Beim Ventil, bzw. der Ventilmutter schneiden sich die Geister, der eine trägt es als Kontermutter direkt oben an der Ventilkappe, der andere mag es lieber näher an der Felge.
Die Standfußpumpe lässt ja meistens aufgrund der unpraktischen Größe zu Hause. Auf Tour geht dann die kleine Handpumpe. Wer so ein Rennradschlauch schon mal mit solch einer kleinen Handpumpe von Null auf 7 oder mehr Bar geprügelt hat, der erinnert sich wahrscheinlich noch an die Vielzahl der Hübe.
Eine gesunde Mischung aus Größe und Performance bringt die Minifußpumpe von BikersDream mit. Auf unserer Tour entlang des Hellweg, hatten wir sie anstelle der normalen kleinen Handpumpe mit im Gepäck und sogar im Gebrauch.
Für 34,90 Euro bekommt man eine relativ kleine Fußpumpe (ca. 17cm hoch) die es in sich hat. Mit einem kleinen Bügel lässt sich die Pumpe entriegeln und der Zylinder fährt aus. Der Bügel dient nun als Standbein.
Dank Doppelpumpenkopf kann man mit der Pumpe Schläuche mit Auto, Sclaverand/Presta und Dunlop-Ventil aufpumpen. Dazu einfach das entsprechende Loch wählen und den Sicherungshebel spannen.
Ist der Reifen ganz platt, kann man erst mal viel Volumen pumpen und später mit durch das Umlegen des kleinen orangen Hebel auf viel Luftdruck umschalten – das Maximum ist laut Hersteller bei 12 bar. Ein Rennradreifen ist nach ungefähr 40 Hüben auf 6 bar und nach weiteren 30 auf 8 bar.
Eine praktische analoge Anzeige gibt euch Feedback wie viel bar/Psi schon im Schlauch sind. Zur Orientierung gibt es eine kleine Skala welche die ungefähren Luftdrücke für Trekkingräder, Rennräder und allem dazwischen anzeigt. Wer 10 Euro mehr investiert bekommt die Minifußpumpe auch mit digitaler Anzeige.
Ist der Schlauch voll, klemmt man die Pumpe durch das Lösen des Sicherungshebels wieder ab und verriegelt den Zylinder mit dem Bügel. Fertig!
Mit den Adaptern an der Unterseite der Minifußpumpe lassen sich neben Fahrradschläuchen auch Fußbälle, Luftmatratzen oder andere Dinge aufpumpen.

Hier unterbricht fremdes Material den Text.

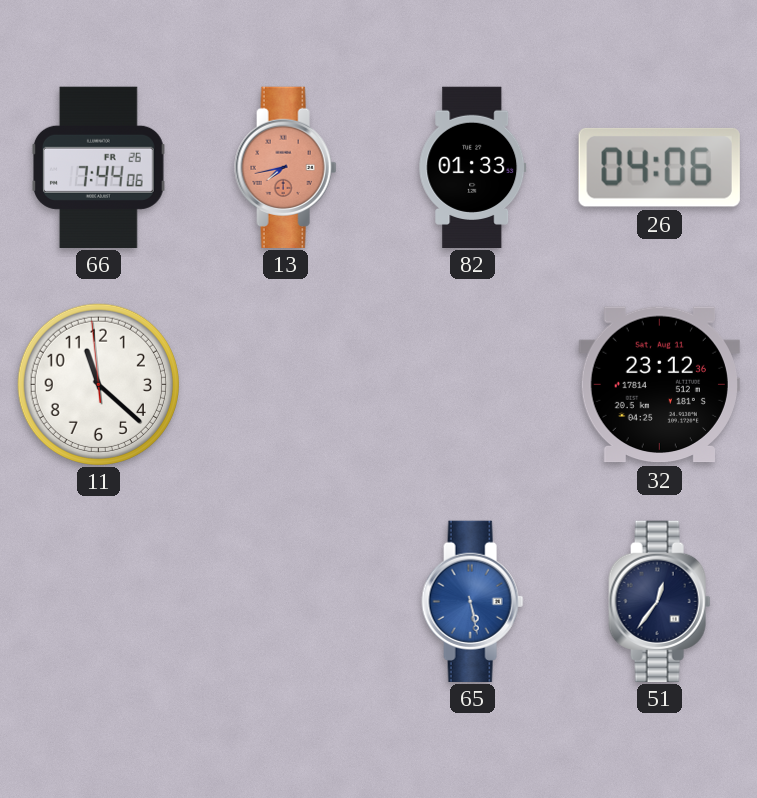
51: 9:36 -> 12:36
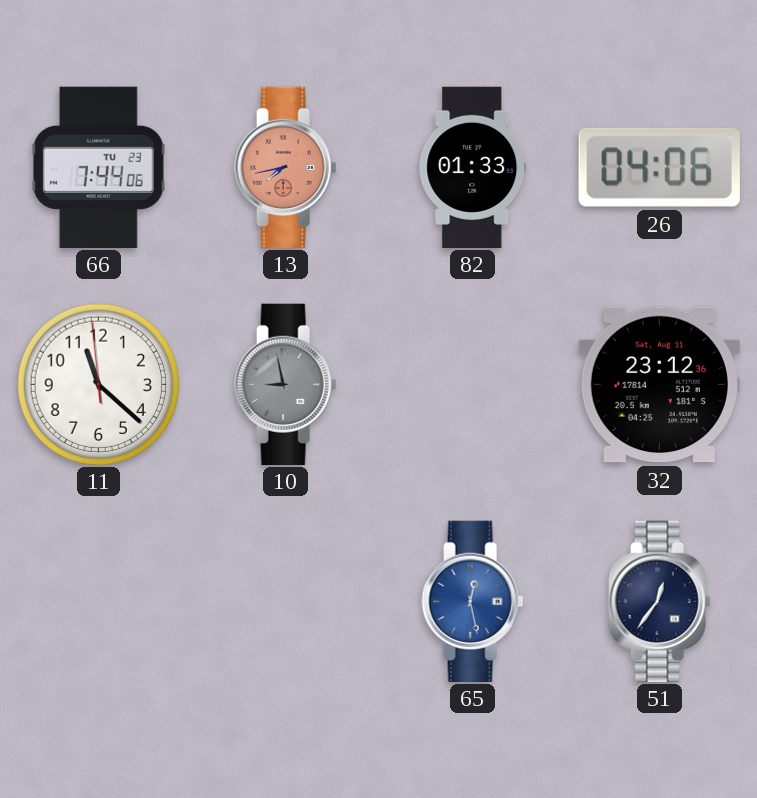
66 date: FR 26 -> TU 23
10: none -> 8:58
65: 5:28 -> 12:28
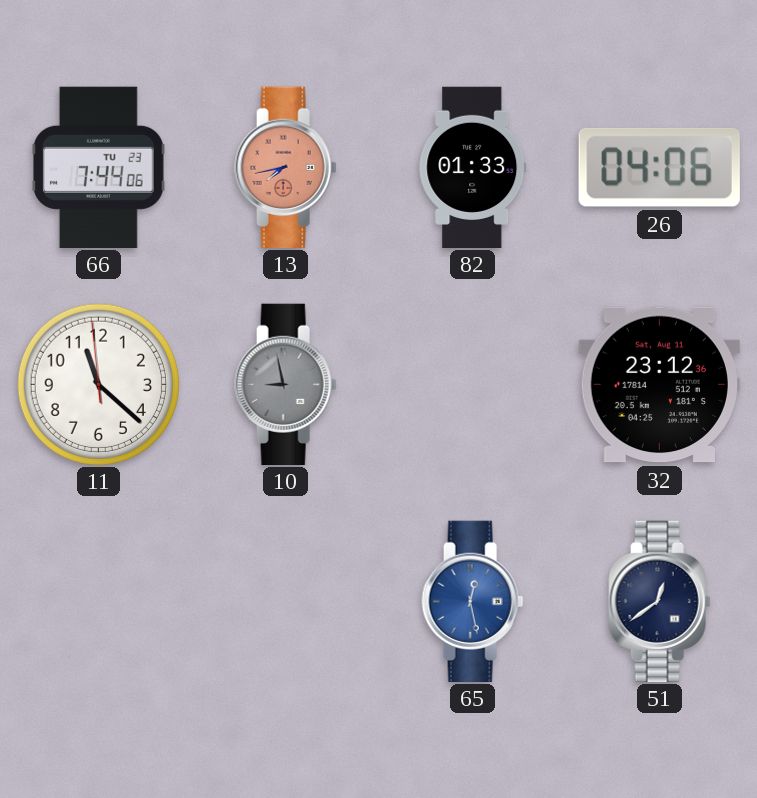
51: 12:36 -> 12:39
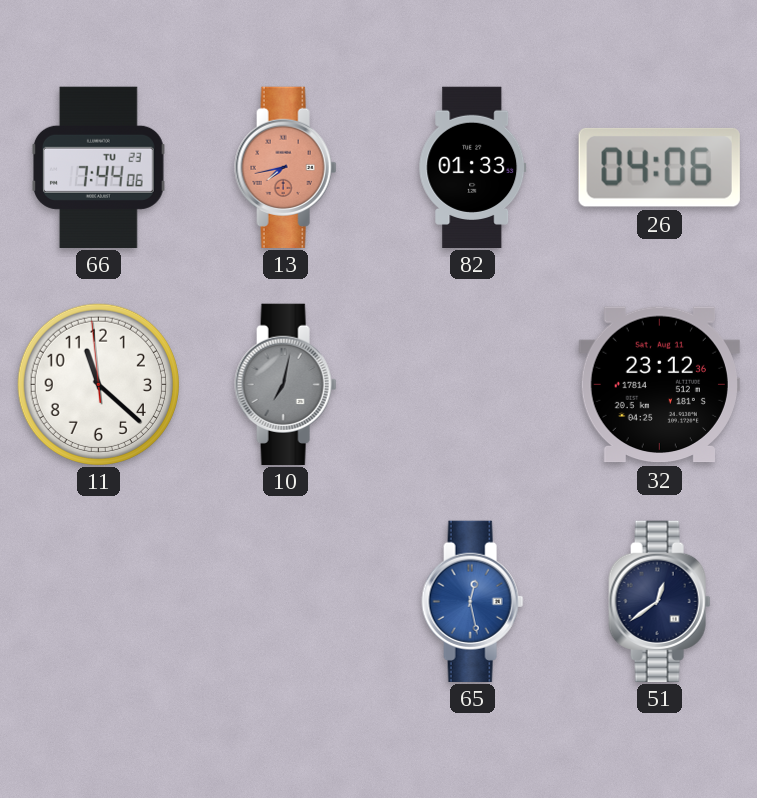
10: 8:58 -> 7:02
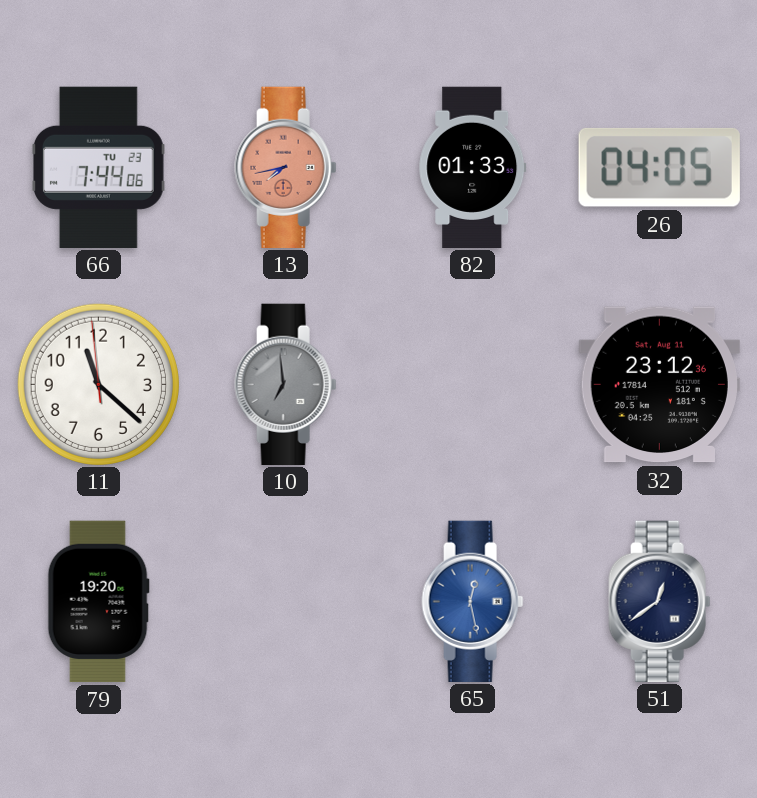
26: 04:06 -> 04:05
10: 7:02 -> 6:59
79: none -> 19:20
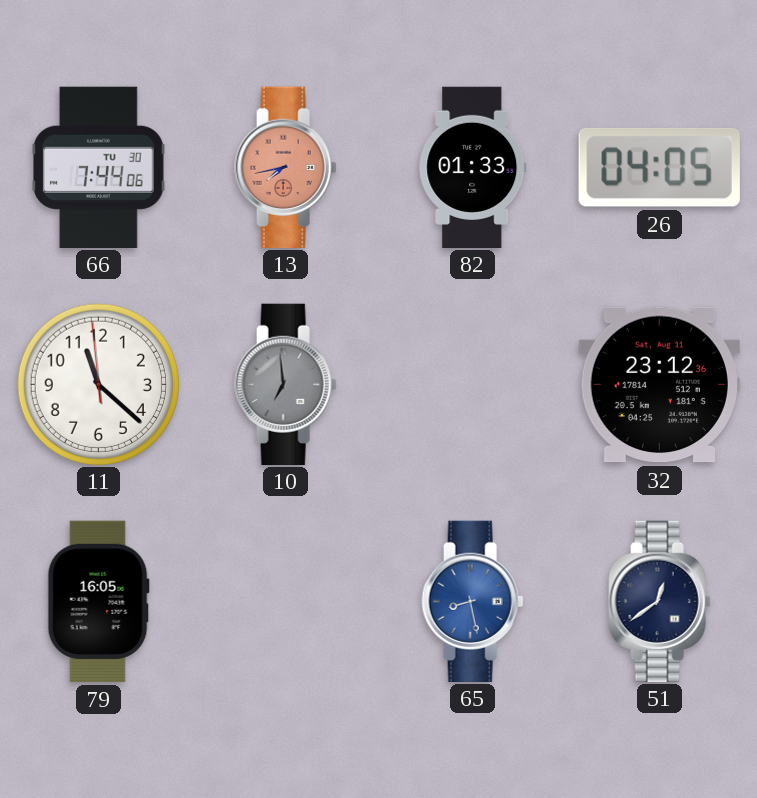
66 date: TU 23 -> TU 30
79: 19:20 -> 16:05
65: 12:28 -> 8:28
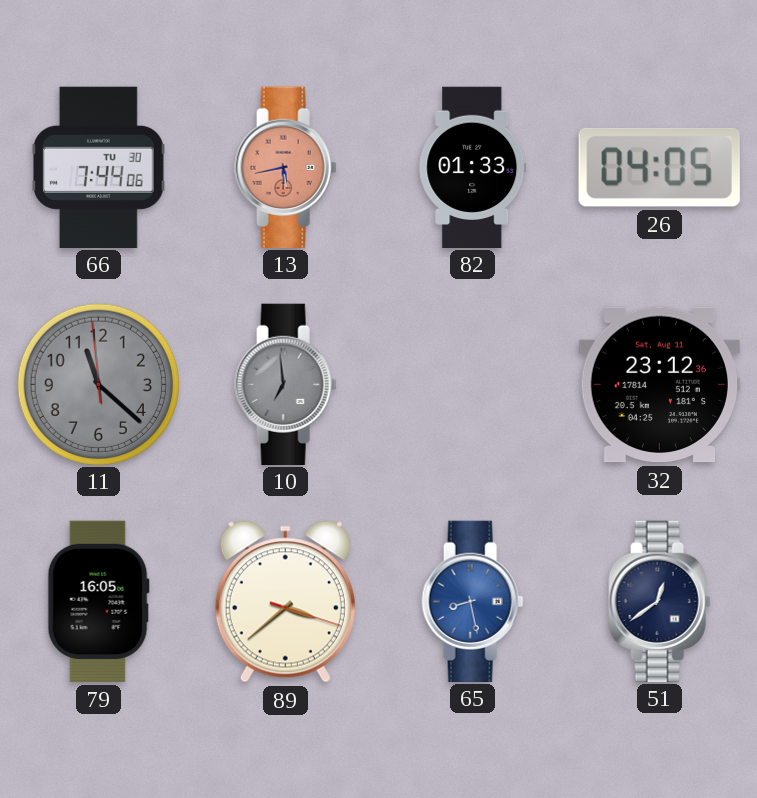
13: 7:43 -> 5:43
11 dial: white -> grey
89: none -> 3:38
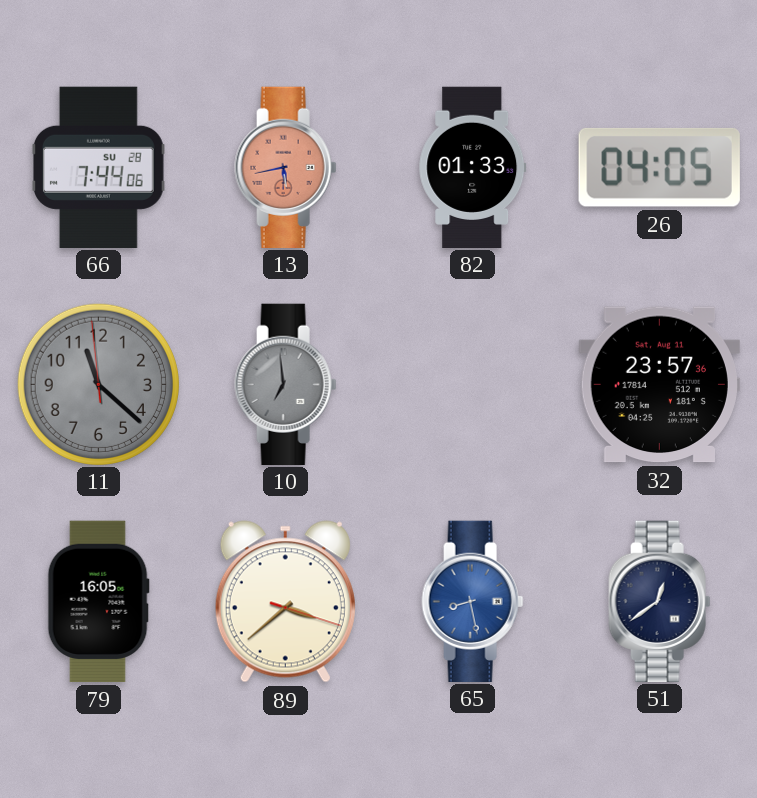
66 date: TU 30 -> SU 28
32: 23:12 -> 23:57
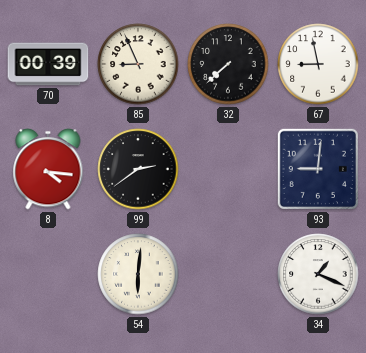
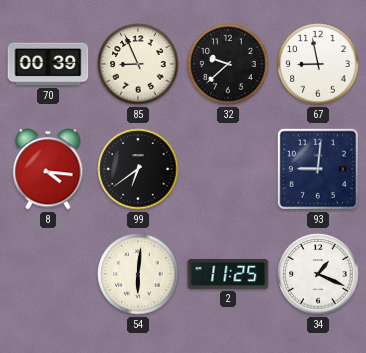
32: 7:38 -> 9:38
99: 2:39 -> 6:39
2: none -> 11:25
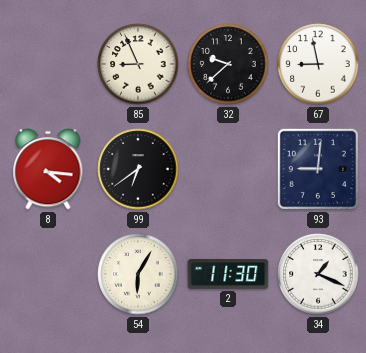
70: 00:39 -> none
54: 6:01 -> 6:05
2: 11:25 -> 11:30
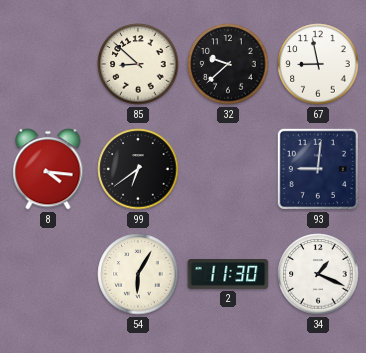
85: 8:56 -> 8:52
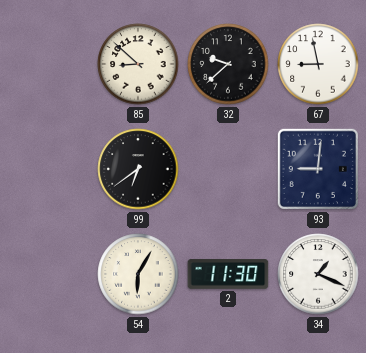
8: 4:16 -> none
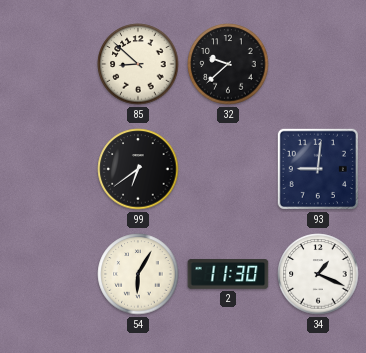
67: 8:58 -> none
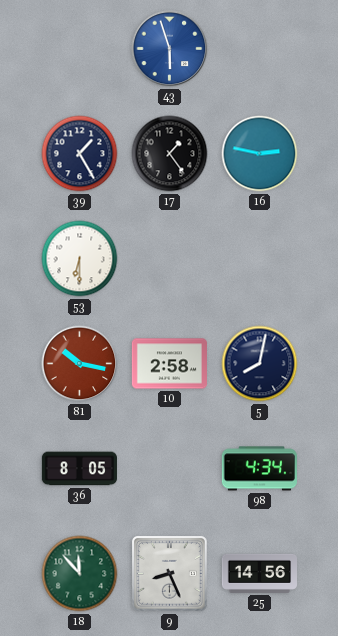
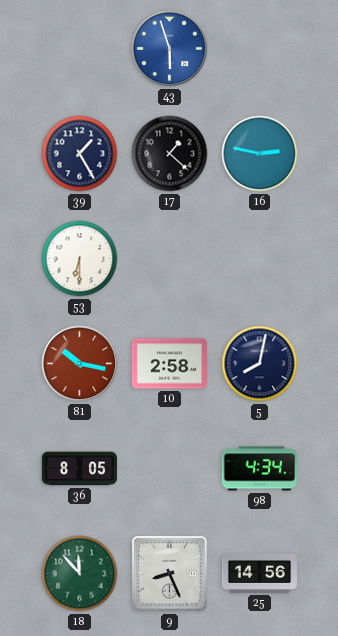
17: 1:24 -> 1:22
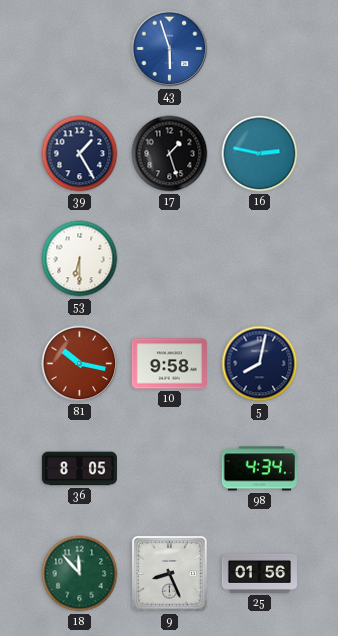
17: 1:22 -> 1:27
10: 2:58 -> 9:58
25: 14:56 -> 01:56
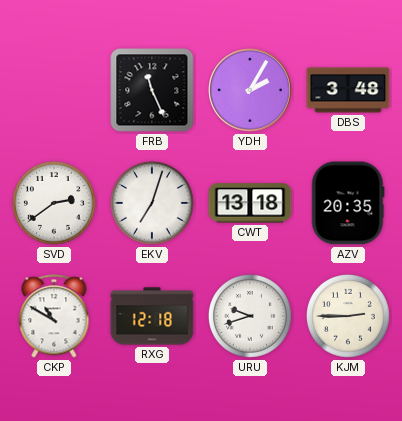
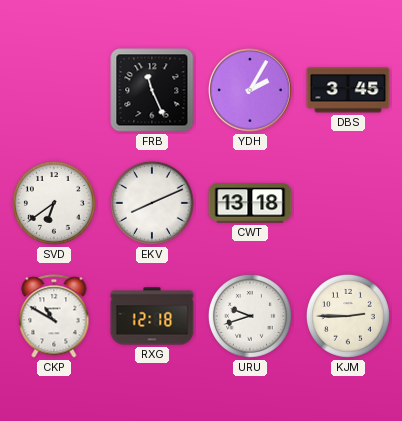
DBS: 3:48 -> 3:45
SVD: 2:39 -> 6:39
EKV: 7:03 -> 8:11
AZV: 20:35 -> none
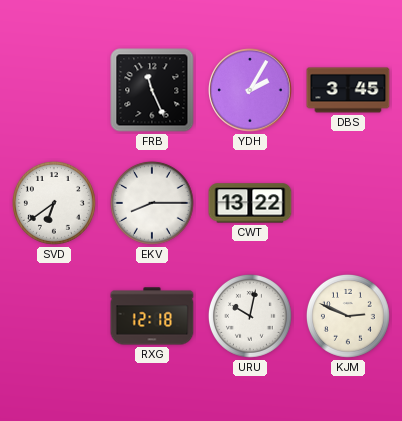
EKV: 8:11 -> 8:15
CWT: 13:18 -> 13:22
CKP: 10:50 -> none
URU: 9:42 -> 10:02
KJM: 2:45 -> 2:49
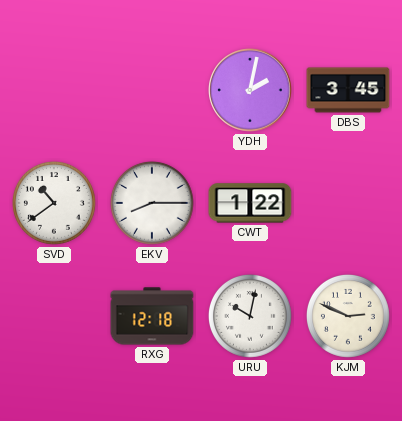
FRB: 11:26 -> none
YDH: 2:05 -> 2:02
SVD: 6:39 -> 10:39
CWT: 13:22 -> 1:22
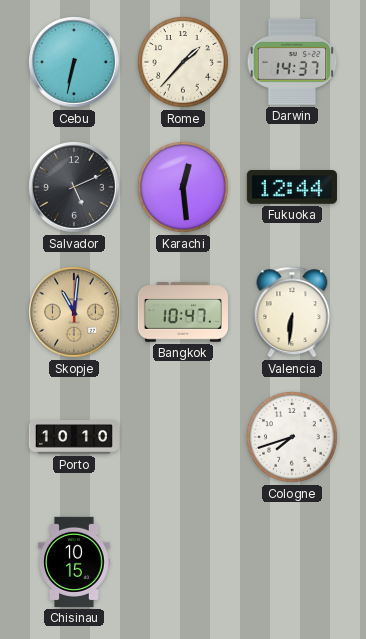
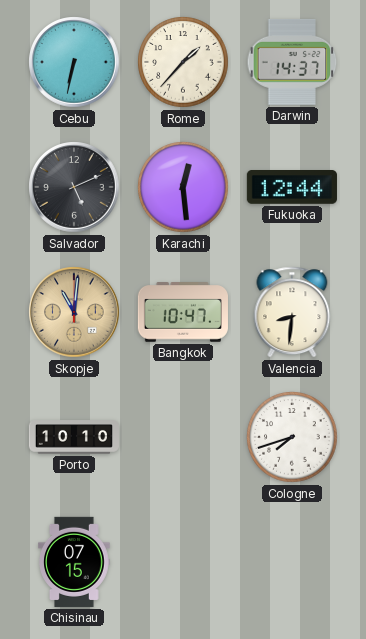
Valencia: 6:31 -> 8:31
Chisinau: 10:15 -> 07:15
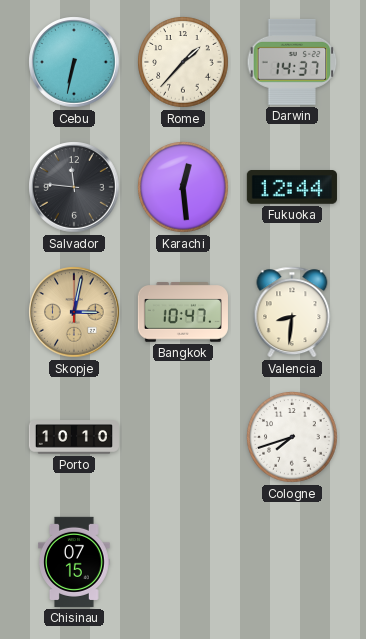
Salvador: 5:11 -> 11:46
Skopje: 11:01 -> 3:02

Fazit Was will man mehr! Gimicks wie die analoge Druckanzeige und die zusätzlichen Adapter machen die Pumpe universell einsetzbar. Mit knapp 35 Euro bewegt sich die Pumpe im Preisfeld zwischen Hand (10-20 Euro) und Standpumpen (40-60 Euro) – genau da wo sie funktional auch einzuordenen ist. Wer nicht weiß wo hin mit der Pumpe, der kann sich die Satteltasche dazu bestellen und hat neben einem sichern Platz für die Pumpe auch noch extra Platz für Flickzeug und Schlauch. Wir sind bis jetzt sehr zufrieden!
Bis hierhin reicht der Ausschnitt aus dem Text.